Time flies by so quickly. I remember that my Mum always used to say to me ‘Don’t wish your life away’ whenever I would complain that I wanted to be older, more mature, able to do whatever I wanted without being told ‘no‘. Now, I’m pretty much at that stage. I’m at university where I don’t really have that many responsibilities and I’m at an age, 19, where if I want to go and do my own thing, I can.
This is all I’ve ever wanted and yet so often I feel like time is going too quickly and I feel nostalgic for the past. The photograph above is from my three months of travelling that I went on last year. At the time it felt like my whole world; travelling was my whole world. I couldn’t really remember what ‘normality’ was before I’d got onto a plane without my family for the first time ever and nor could I envisage what life would be like when I returned. University? A 9-5 job? No thanks, not right now.
Yet all too quickly, nearly a year has passed since I returned home and I can’t believe it. And it’s coming up to the final term of my first year at university and I’m just wondering where the hell all the time went. The phrase ‘youth is wasted on the young’ is so true. It’s wasted on us because we’re either desperate to get older, or we spend a lot of time filling our carefree days with angst about little things that really don’t matter: boys, puberty, popularity…

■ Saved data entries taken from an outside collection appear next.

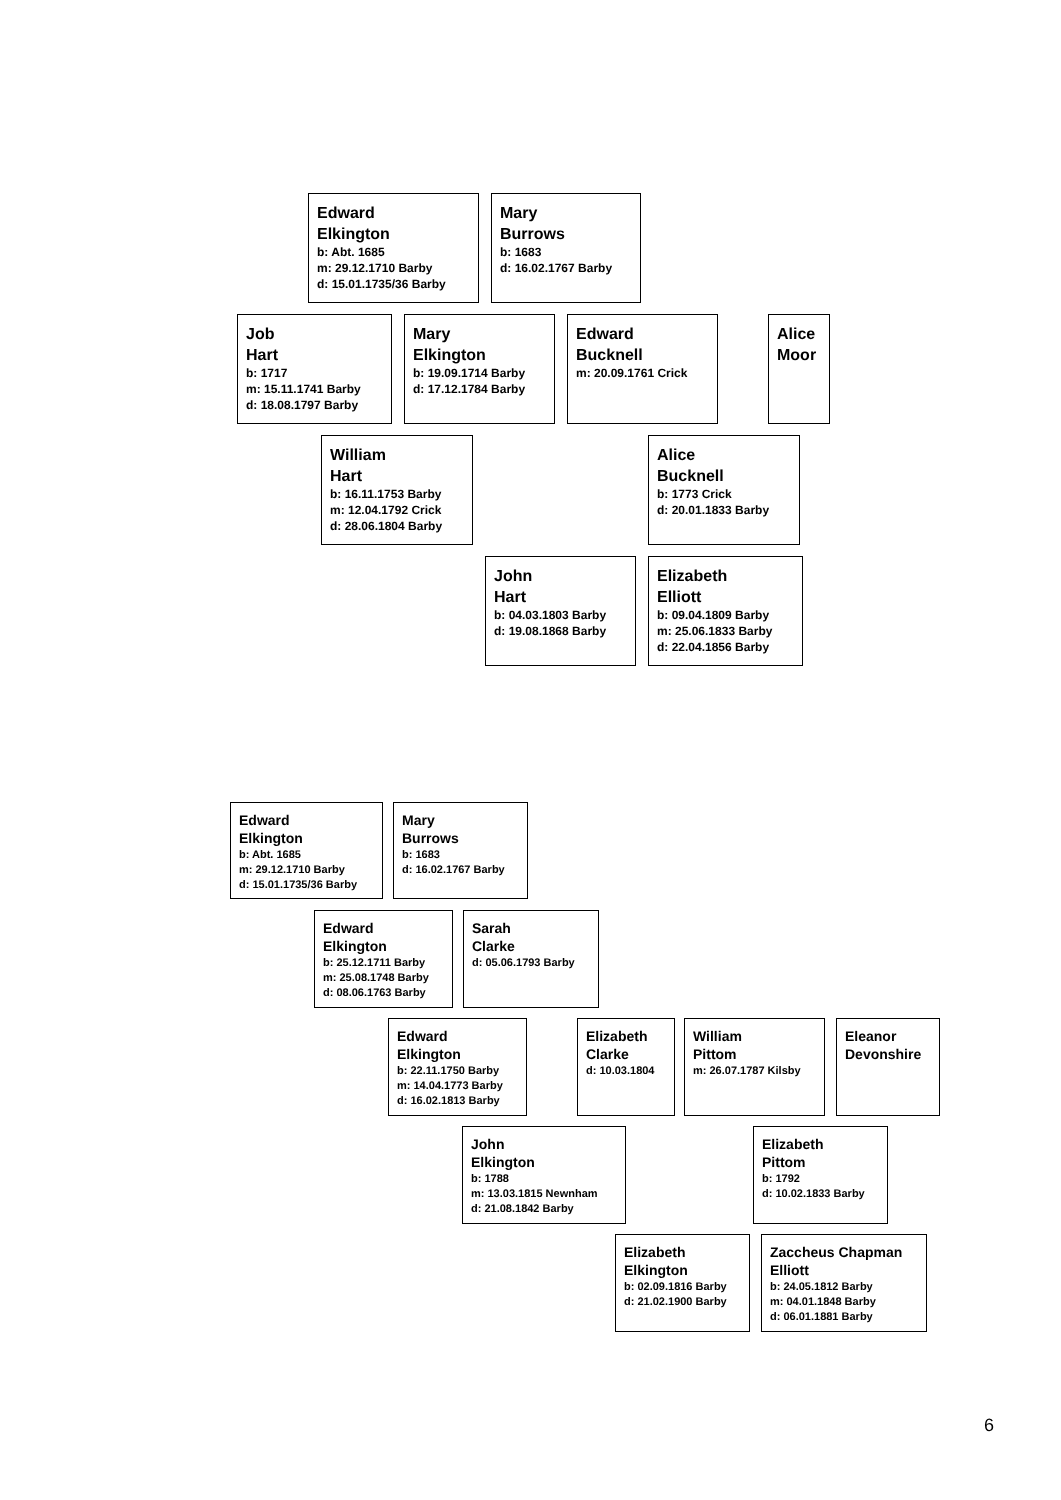Edward
Elkington
b: Abt. 1685
m: 29.12.1710 Barby
d: 15.01.1735/36 Barby
Mary
Burrows
b: 1683
d: 16.02.1767 Barby
Job
Hart
b: 1717
m: 15.11.1741 Barby
d: 18.08.1797 Barby
Mary
Elkington
b: 19.09.1714 Barby
d: 17.12.1784 Barby
Edward
Bucknell
m: 20.09.1761 Crick
Alice
Moor
William
Hart
b: 16.11.1753 Barby
m: 12.04.1792 Crick
d: 28.06.1804 Barby
Alice
Bucknell
b: 1773 Crick
d: 20.01.1833 Barby
John
Hart
b: 04.03.1803 Barby
d: 19.08.1868 Barby
Elizabeth
Elliott
b: 09.04.1809 Barby
m: 25.06.1833 Barby
d: 22.04.1856 Barby
Edward
Elkington
b: Abt. 1685
m: 29.12.1710 Barby
d: 15.01.1735/36 Barby
Mary
Burrows
b: 1683
d: 16.02.1767 Barby
Edward
Elkington
b: 25.12.1711 Barby
m: 25.08.1748 Barby
d: 08.06.1763 Barby
Sarah
Clarke
d: 05.06.1793 Barby
Edward
Elkington
b: 22.11.1750 Barby
m: 14.04.1773 Barby
d: 16.02.1813 Barby
Elizabeth
Clarke
d: 10.03.1804
William
Pittom
m: 26.07.1787 Kilsby
Eleanor
Devonshire
John
Elkington
b: 1788
m: 13.03.1815 Newnham
d: 21.08.1842 Barby
Elizabeth
Pittom
b: 1792
d: 10.02.1833 Barby
Elizabeth
Elkington
b: 02.09.1816 Barby
d: 21.02.1900 Barby
Zaccheus Chapman
Elliott
b: 24.05.1812 Barby
m: 04.01.1848 Barby
d: 06.01.1881 Barby
6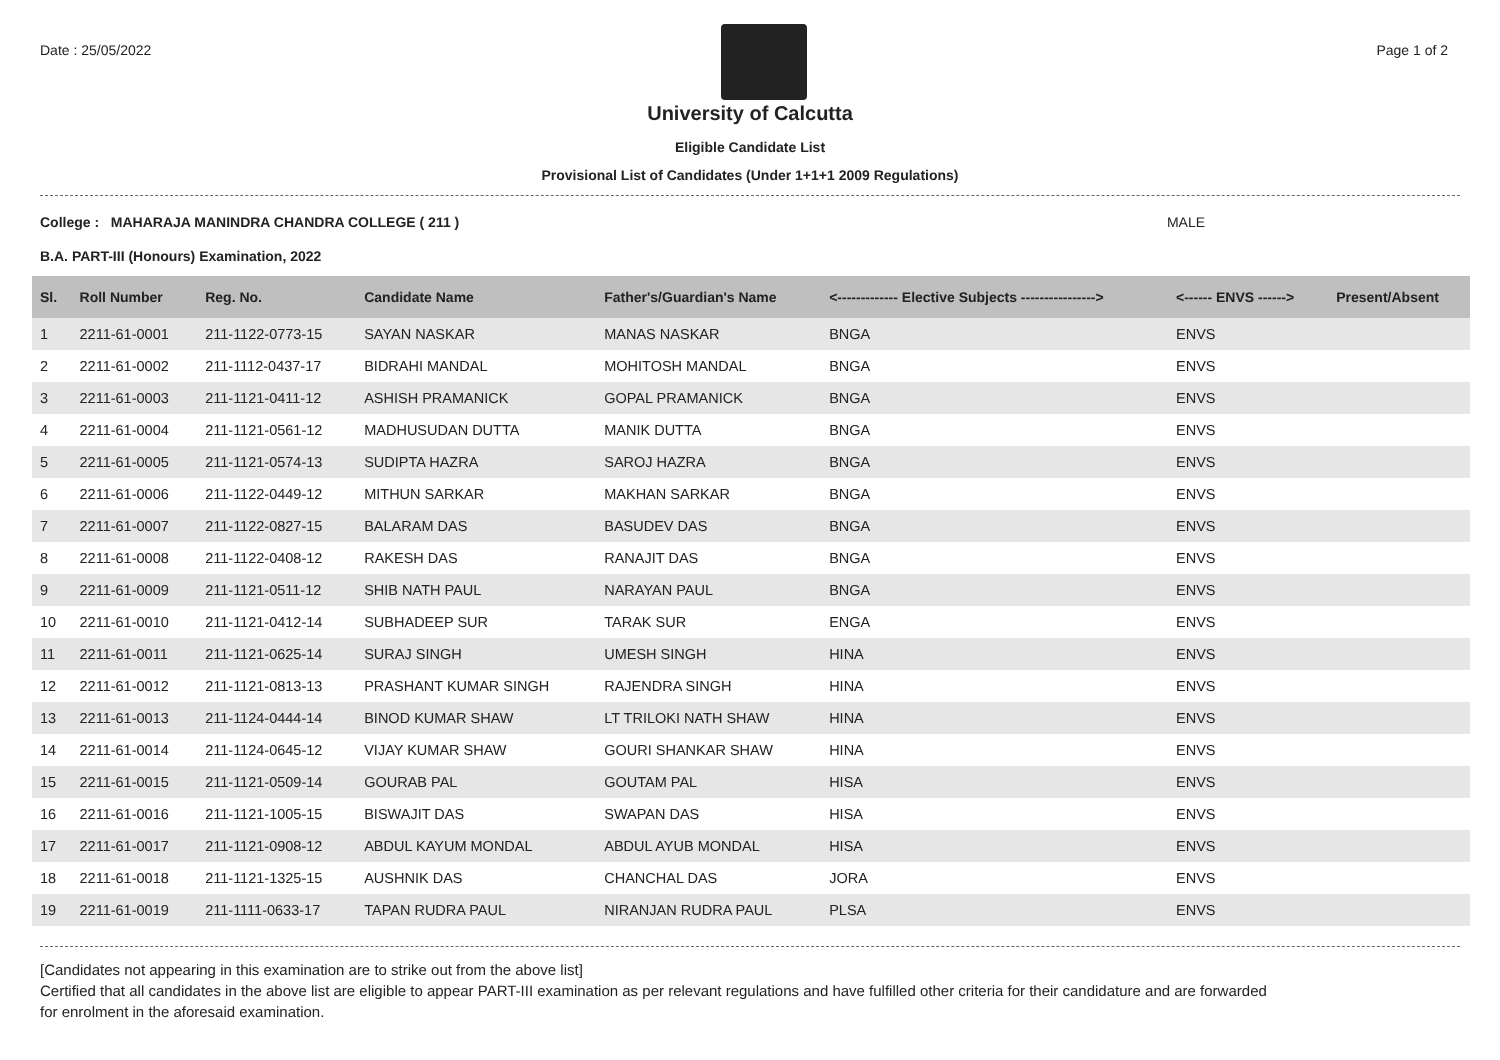Date : 25/05/2022 Page 1 of 2
University of Calcutta
Eligible Candidate List
Provisional List of Candidates (Under 1+1+1 2009 Regulations)
College : MAHARAJA MANINDRA CHANDRA COLLEGE ( 211 ) MALE
B.A. PART-III (Honours) Examination, 2022
| Sl. | Roll Number | Reg. No. | Candidate Name | Father's/Guardian's Name | <------------- Elective Subjects ----------------> | <------ ENVS ------> | Present/Absent |
| --- | --- | --- | --- | --- | --- | --- | --- |
| 1 | 2211-61-0001 | 211-1122-0773-15 | SAYAN NASKAR | MANAS NASKAR | BNGA | ENVS | |
| 2 | 2211-61-0002 | 211-1112-0437-17 | BIDRAHI MANDAL | MOHITOSH MANDAL | BNGA | ENVS | |
| 3 | 2211-61-0003 | 211-1121-0411-12 | ASHISH PRAMANICK | GOPAL PRAMANICK | BNGA | ENVS | |
| 4 | 2211-61-0004 | 211-1121-0561-12 | MADHUSUDAN DUTTA | MANIK DUTTA | BNGA | ENVS | |
| 5 | 2211-61-0005 | 211-1121-0574-13 | SUDIPTA HAZRA | SAROJ HAZRA | BNGA | ENVS | |
| 6 | 2211-61-0006 | 211-1122-0449-12 | MITHUN SARKAR | MAKHAN SARKAR | BNGA | ENVS | |
| 7 | 2211-61-0007 | 211-1122-0827-15 | BALARAM DAS | BASUDEV DAS | BNGA | ENVS | |
| 8 | 2211-61-0008 | 211-1122-0408-12 | RAKESH DAS | RANAJIT DAS | BNGA | ENVS | |
| 9 | 2211-61-0009 | 211-1121-0511-12 | SHIB NATH PAUL | NARAYAN PAUL | BNGA | ENVS | |
| 10 | 2211-61-0010 | 211-1121-0412-14 | SUBHADEEP SUR | TARAK SUR | ENGA | ENVS | |
| 11 | 2211-61-0011 | 211-1121-0625-14 | SURAJ SINGH | UMESH SINGH | HINA | ENVS | |
| 12 | 2211-61-0012 | 211-1121-0813-13 | PRASHANT KUMAR SINGH | RAJENDRA SINGH | HINA | ENVS | |
| 13 | 2211-61-0013 | 211-1124-0444-14 | BINOD KUMAR SHAW | LT TRILOKI NATH SHAW | HINA | ENVS | |
| 14 | 2211-61-0014 | 211-1124-0645-12 | VIJAY KUMAR SHAW | GOURI SHANKAR SHAW | HINA | ENVS | |
| 15 | 2211-61-0015 | 211-1121-0509-14 | GOURAB PAL | GOUTAM PAL | HISA | ENVS | |
| 16 | 2211-61-0016 | 211-1121-1005-15 | BISWAJIT DAS | SWAPAN DAS | HISA | ENVS | |
| 17 | 2211-61-0017 | 211-1121-0908-12 | ABDUL KAYUM MONDAL | ABDUL AYUB MONDAL | HISA | ENVS | |
| 18 | 2211-61-0018 | 211-1121-1325-15 | AUSHNIK DAS | CHANCHAL DAS | JORA | ENVS | |
| 19 | 2211-61-0019 | 211-1111-0633-17 | TAPAN RUDRA PAUL | NIRANJAN RUDRA PAUL | PLSA | ENVS | |
[Candidates not appearing in this examination are to strike out from the above list]
Certified that all candidates in the above list are eligible to appear PART-III examination as per relevant regulations and have fulfilled other criteria for their candidature and are forwarded
for enrolment in the aforesaid examination.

I’m going to try and make the most of every day that I have at university. They’re meant to be the best days of your life and I can see why. Sometimes I find myself wishing I was young again. Even though at the time I hated it, now I look back and occasionally wish I could steal back the days where life wasn’t about earning money and degrees. It was simply about what I was having for dinner when I got home or whether I’d be home in time to catch all my favourite CBBC programmes.